= Rarabe kaPhalo =

Rharhabe ka Phalo (about 1722 - 1787) was a Xhosa Prince and the founder of the Right Hand House of the Xhosa nation. Rharhabe was the eldest son and right hand son of King Phalo ka Tshiwo.

Rharhabe died near present-day Dohne in the Eastern Cape province.

==Family==
He fathered the following known children (Mlawu ka Rharhabe (Great son), Ndlambe ka Rharhabe, Sigcawu ka Rharhabe, Cebo ka Rharhabe (Right Hand son), Hlahla ka Rahrarhabe, Nzwane ka Rharhabe, Mnyaluza ka Rharhabe, Ntsusa ka Rharhabe (a daughter) and Nukwa ka Rharhabe.

== Death ==
=== Rharhabe-Qwathi War ===
Rharhabe's daughter Ntsusa married the Qwathi chief Mdandala, who as dowry(lobola) sent a miserable hundred head of cattle to Rharhabe. This was seen by Rharhabe as a great insult for someone of his stature so he sent his Right Hand Son Cebo to Thembuland to demand more cattle. When Cebo arrived at Mdandala's homestead to demand the cattle as instructed by Rharhabe, the amaQwathi fell upon this prince and killed him.

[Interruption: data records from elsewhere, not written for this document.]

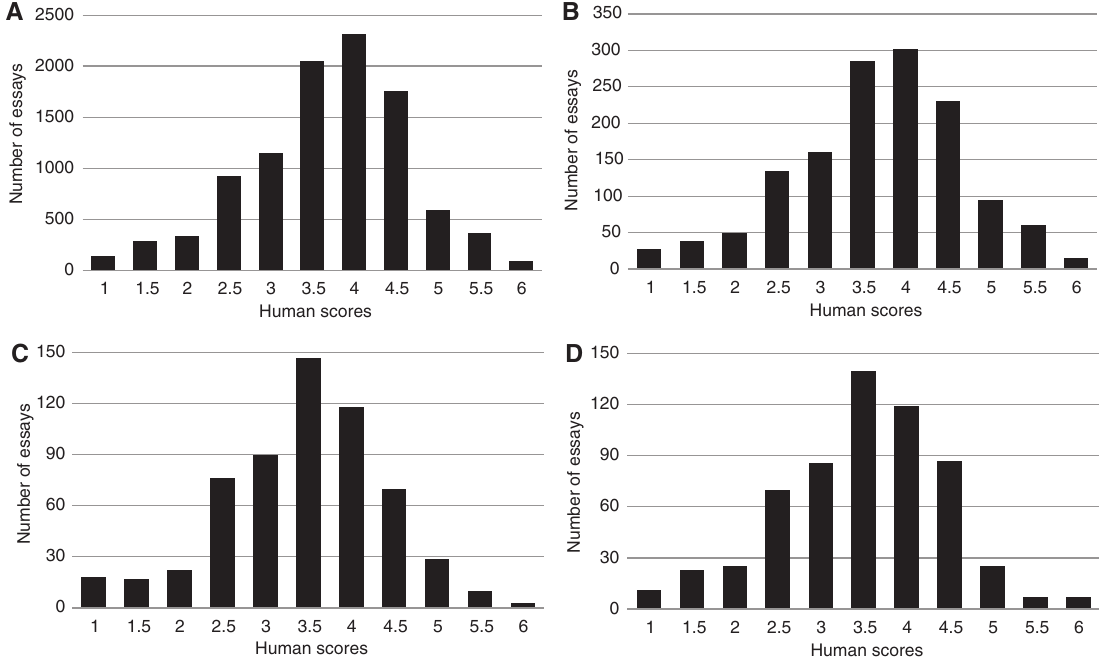
Figure 13: The Human Score Distributions of Training Set 1 (A), Training Set 2 (B), the Validation set (C), and the Testing Set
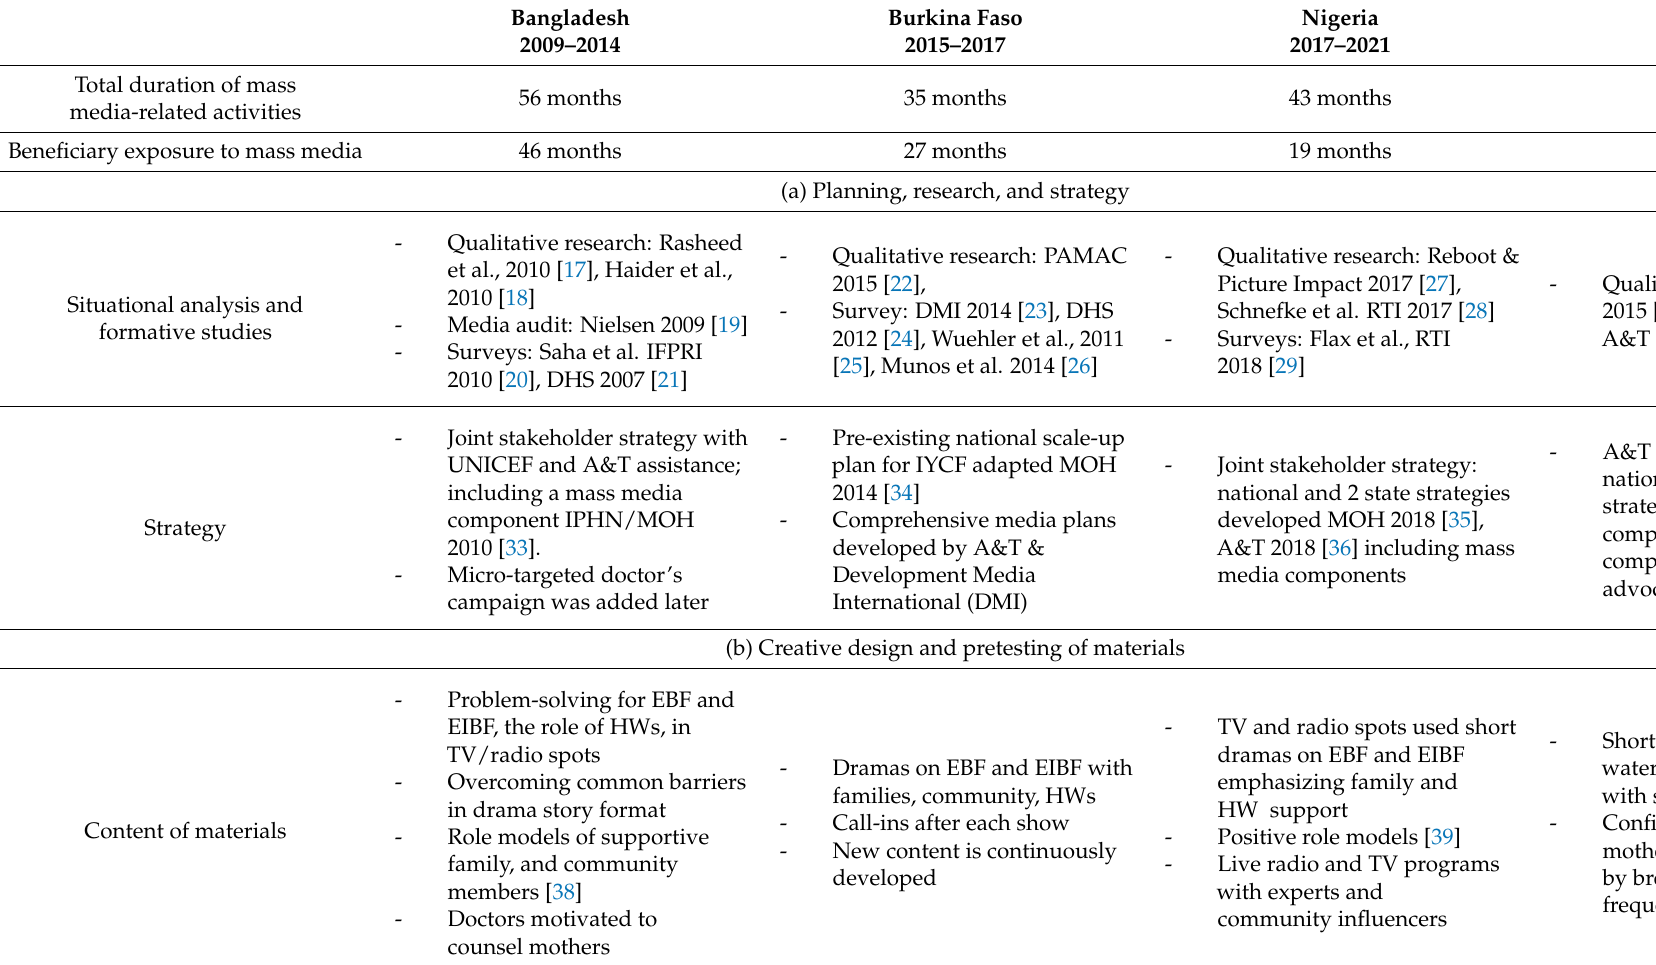
Table 1. Program Components and Timing of Mass Media Interventions in Four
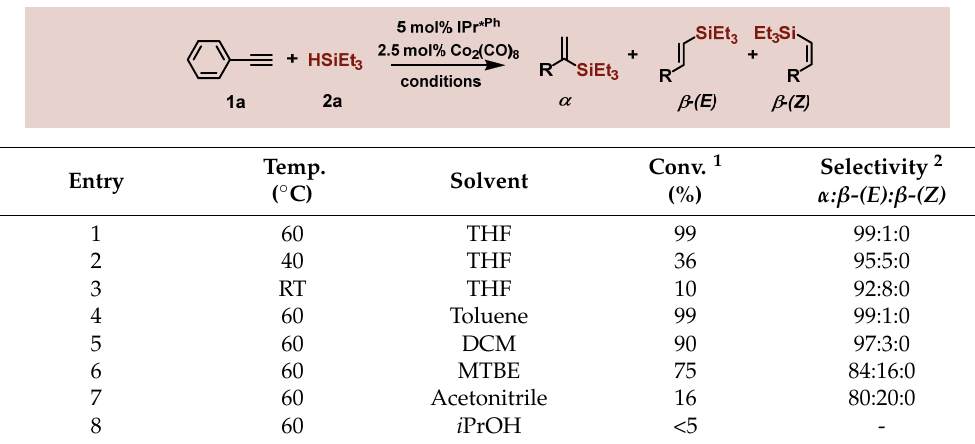
Table 2. Optimization of reaction conditions—solvent and temperature.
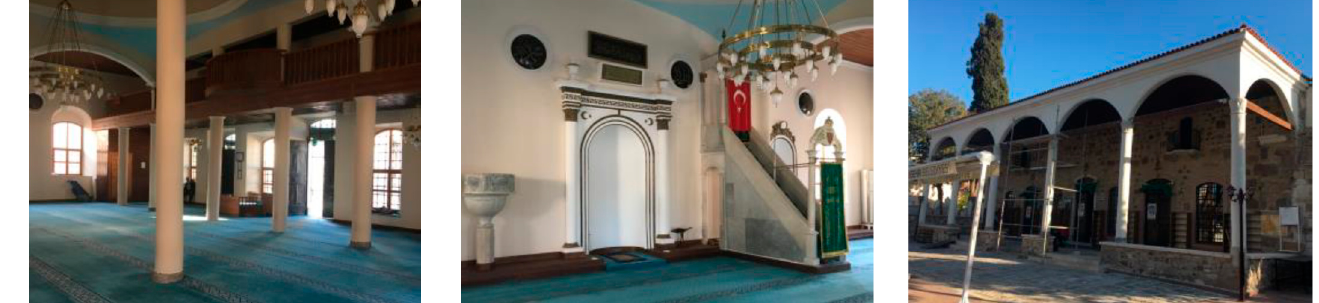
Figure 7. Main prayer hall of Mahkeme Mosque (photos by the authors).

These events enraged Rharhabe so he with his army entered Thembuland to remedy the affront at the tip of an assegai(spear). War broke out where the Rharhabe scattered the amaQwathi and seized many of their cattle. Chief Mdandala is said to have died in this battle. Although the Qwathis were defeated, Rharhabe was fatally wounded and died. This battle is estimated to have occurred around 1787.